In just nine minutes, Query presents a though-provoking exploration on the origins of sexual orientation while remaining a touching, charming and endearing story of two best friends trying to find out more about themselves and each other.
That’s a lot to juggle in such a short runtime, but director Sophie Kargman doesn’t waste a second in introducing the main topic of the film. Jay (Justice Smith) and Alex (Graham Patrick Martin) are just a couple of straight bros living in a house together, going about a snoozy day playing video games and relaxing in the pool. Except Alex is hung up on the idea of heterosexual normality, and whether it’s something instinctive from birth or a result of societal conditioning.
Alex’s lines in the opening scenes cut straight to this point. He brings up historical examples of homosexuality in society and how modern stigmatisation has had a profound impact on the sexual orientation taken by many. Even though it’s a really interesting topic, I found some of this writing to be a bit too on the nose as if Sophie Kargman was using these characters as a way to communicate her thesis on the subject.
Thankfully, these exchanges do have a natural flow to them thanks to the chemistry of the two leads. Smith’s nonchalant – almost monotone – delivery of Jay’s crass remarks provides a welcome foil to the hyper-energetic lectures of Martin’s Alex. And the two work brilliantly off each other, establishing their character’s friendship and giving more weight to Query’s closing scene.
I really enjoyed how Sophie Kargman builds the drama of the short from a leisurely day between two friends to an emotionally charged decision that leaves the characters and the audience re-evaluating some of their core beliefs.
Early on, she uses match cuts and quick editing to create the impression of a standard day in the life of Alex and Jay flying by with no real consequences. But as Query progresses, the shots begin to linger, irrelevant conversations happen off camera, and the framing becomes way more serious as the character’s contemplate their relationships.
I also want to briefly mention the set design and costumes. From the opening shot of a messy kitchen with Alex and Jay still in their underwear to the final scene set under fairy lights with the two now well dressed, it’s a smart visual representation of the maturing mindsets held by the characters.
Even if I prefer writing in films to be more subtle than this, I can’t deny that Query had me thinking about its topic while also connecting with its characters. The filmmaking is immaculate in how it takes every opportunity to portray the ideas of the film in a condensed, visually-pleasant package – to the point that I didn’t even notice a lot of the nuances the first time through.
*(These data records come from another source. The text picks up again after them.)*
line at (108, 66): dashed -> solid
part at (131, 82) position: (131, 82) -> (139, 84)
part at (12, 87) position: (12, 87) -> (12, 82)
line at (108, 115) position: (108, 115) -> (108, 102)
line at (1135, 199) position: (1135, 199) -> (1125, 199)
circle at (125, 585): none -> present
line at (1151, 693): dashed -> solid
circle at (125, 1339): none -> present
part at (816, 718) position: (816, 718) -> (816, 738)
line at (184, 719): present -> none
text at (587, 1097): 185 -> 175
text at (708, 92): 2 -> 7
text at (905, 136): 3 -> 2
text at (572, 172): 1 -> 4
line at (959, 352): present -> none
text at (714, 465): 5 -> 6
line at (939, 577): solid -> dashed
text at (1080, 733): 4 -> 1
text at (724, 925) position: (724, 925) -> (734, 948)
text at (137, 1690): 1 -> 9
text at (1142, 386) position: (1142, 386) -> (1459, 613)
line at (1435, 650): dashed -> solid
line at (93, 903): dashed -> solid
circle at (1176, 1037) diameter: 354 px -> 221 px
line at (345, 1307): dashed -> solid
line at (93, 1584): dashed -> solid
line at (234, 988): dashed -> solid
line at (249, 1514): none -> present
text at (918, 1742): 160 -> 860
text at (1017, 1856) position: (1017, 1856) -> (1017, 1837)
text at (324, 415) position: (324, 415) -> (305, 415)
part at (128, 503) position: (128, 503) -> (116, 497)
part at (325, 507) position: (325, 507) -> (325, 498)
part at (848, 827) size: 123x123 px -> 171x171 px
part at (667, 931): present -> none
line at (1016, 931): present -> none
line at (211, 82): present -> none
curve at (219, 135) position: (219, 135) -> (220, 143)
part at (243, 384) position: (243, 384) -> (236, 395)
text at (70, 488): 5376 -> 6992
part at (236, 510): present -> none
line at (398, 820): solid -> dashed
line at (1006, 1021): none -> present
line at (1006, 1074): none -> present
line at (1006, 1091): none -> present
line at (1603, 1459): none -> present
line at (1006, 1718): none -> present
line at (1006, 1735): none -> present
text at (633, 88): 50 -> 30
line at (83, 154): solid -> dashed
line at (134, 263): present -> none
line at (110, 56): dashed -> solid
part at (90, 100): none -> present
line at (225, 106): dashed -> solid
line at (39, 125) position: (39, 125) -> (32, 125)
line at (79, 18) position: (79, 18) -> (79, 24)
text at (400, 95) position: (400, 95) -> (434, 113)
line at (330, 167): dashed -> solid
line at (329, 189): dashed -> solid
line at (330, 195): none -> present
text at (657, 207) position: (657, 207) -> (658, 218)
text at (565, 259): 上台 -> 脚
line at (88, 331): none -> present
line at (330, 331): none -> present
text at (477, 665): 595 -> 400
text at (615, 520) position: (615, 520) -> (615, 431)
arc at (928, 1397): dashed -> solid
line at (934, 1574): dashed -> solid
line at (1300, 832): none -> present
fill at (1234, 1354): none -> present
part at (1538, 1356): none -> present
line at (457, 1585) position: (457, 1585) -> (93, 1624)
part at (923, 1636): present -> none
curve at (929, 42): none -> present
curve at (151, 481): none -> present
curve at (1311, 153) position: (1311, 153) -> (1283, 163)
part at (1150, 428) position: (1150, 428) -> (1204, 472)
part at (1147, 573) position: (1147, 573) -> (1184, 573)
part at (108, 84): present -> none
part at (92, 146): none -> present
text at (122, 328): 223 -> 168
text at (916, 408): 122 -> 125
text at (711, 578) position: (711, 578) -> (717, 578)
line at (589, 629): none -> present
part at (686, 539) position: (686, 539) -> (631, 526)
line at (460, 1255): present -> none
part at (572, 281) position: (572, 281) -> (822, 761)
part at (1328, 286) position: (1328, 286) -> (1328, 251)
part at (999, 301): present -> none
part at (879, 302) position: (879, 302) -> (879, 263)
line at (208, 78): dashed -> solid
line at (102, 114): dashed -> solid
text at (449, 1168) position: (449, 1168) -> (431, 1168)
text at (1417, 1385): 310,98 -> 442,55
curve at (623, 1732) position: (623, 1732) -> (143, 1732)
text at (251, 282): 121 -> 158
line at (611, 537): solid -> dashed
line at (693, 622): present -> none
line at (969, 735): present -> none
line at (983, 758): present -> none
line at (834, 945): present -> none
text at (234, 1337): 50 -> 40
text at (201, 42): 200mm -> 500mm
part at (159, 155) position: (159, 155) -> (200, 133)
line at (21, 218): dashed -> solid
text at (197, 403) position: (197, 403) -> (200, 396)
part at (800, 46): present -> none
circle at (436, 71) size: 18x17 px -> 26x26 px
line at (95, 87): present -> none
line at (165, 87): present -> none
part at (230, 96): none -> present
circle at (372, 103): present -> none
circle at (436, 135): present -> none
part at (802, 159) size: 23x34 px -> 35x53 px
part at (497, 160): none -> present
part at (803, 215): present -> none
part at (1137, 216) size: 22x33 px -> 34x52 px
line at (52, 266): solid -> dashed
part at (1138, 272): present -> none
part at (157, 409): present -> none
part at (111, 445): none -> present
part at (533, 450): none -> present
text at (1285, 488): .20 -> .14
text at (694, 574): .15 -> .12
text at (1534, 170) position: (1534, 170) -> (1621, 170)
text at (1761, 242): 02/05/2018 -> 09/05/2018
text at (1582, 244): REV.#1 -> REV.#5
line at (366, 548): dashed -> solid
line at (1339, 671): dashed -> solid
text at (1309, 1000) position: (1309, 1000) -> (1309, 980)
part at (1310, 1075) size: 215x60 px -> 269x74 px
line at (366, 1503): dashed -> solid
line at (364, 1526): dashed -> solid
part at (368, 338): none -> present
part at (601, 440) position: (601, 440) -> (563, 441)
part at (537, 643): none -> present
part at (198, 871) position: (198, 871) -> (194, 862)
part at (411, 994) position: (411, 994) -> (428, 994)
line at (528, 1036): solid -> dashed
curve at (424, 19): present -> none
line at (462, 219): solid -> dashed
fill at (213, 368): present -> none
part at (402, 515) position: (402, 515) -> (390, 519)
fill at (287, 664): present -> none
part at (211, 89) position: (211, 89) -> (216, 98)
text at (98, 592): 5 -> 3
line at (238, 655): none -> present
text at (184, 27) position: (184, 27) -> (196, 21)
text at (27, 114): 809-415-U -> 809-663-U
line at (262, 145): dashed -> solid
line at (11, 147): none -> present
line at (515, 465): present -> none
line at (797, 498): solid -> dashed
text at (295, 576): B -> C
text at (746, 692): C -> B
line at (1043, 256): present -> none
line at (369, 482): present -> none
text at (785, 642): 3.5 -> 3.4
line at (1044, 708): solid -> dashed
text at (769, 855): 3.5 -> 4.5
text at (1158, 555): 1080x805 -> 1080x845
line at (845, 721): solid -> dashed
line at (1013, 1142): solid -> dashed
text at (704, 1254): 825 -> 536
But it’s the relationship between Alex and Jay that makes Query a worthwhile watch. Their funny quips and comfortable demeanour make for an accessible window into discussing the topic of sexuality in society. And it’s a topic that still needs exploring, especially from the rather novel perspective of heterosexual males.
And that final line is a perfect representation of the all the questions that Query asks.
If you have ten minutes to spare – which, let’s face it, you absolutely do – give this short film a look and open yourself up to its endearing qualities and topical themes.